2016 Budget tax breaks

A new study conducted by H&R Block and Officeworks has revealed that a staggering 85 per cent of small-business owners in Australia have never used the $20,000 instant asset write-off tax break (a total potential loss to taxpayers of $2.4 billion).

The national survey found that although the instant asset write-off for small businesses has been extended until 30 June 2019, nearly a third of all small business are hindered by a lack of understanding and education around how the $20,000 tax break works, with one in four small businesses also blaming a lack of organisation and time.

Even more surprisingly, 58 per cent of small businesses claimed to have never even heard of the instant tax write-off, which offers businesses with an annual turnover of up to $10 million the opportunity to claim an immediate write off on capital purchases costing less than $20,000. While this is a 20 per cent increase in awareness from a similar study conducted by H&R Block and Officeworks last year, nearly two thirds of small businesses admit to feeling frustrated at the lack of awareness.

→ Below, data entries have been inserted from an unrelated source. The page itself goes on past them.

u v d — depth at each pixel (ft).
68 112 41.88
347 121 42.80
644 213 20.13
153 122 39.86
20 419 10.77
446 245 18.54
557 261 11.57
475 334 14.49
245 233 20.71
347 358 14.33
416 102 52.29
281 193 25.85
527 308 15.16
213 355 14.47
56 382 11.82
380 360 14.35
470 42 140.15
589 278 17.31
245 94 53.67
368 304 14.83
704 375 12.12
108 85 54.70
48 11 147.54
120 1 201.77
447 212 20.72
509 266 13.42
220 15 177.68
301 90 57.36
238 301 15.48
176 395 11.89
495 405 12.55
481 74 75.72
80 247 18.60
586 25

The question is, why is knowledge and up-take of the tax break so low? My theory is that when it comes to tax, there’s a perception amongst small businesses that it’s always bad news – more red tape, more compliance, more money to pay to the ATO. In reality, sometimes the tax system can work to the advantage of small business and the $20,000 instant asset write off is a classic example of that.

In short, many small businesses prefer to steer away from anything to do with tax – it’s a complicated subject and they think they can leave it to their accountant.

Part of the responsibility must also fall on accountants unfortunately. Speaking as an accountant myself, we owe it to our clients to tell them about the tax break, explain the benefits and encourage them to use it where it will work for their business.

Quite simply, there are clear links between a business with the capital investment it needs to succeed – whether that’s the latest plant and equipment, up to date computer systems or a customer friendly office or shop – and increased productivity and profitability. So, if the government is prepared to further sweeten the pill by throwing in a tax break that will boost cash flow, that can only be a good thing so far as in-the-know small businesses are concerned.

So, what do you need to do to claim the tax break? Well, it’s very easy to claim. Simply buy the asset you need, keep the receipt, then put in a claim for a deduction for the whole cost in your tax return. In the old days, you’d have to write-off the cost over several years, now you get the full deduction in one hit.

So, despite a clear lack of awareness about the $20,000 instant tax write-off among many small businesses, it has been a great boost to those who have used it and the Government has responded to its popularity by extending its “shelf-life” to 30 June 2019. Really, any small businesses with a requirement for capital investment (whether technology, plant and equipment or motor vehicles) should be looking to take advantage of this scheme while it lasts.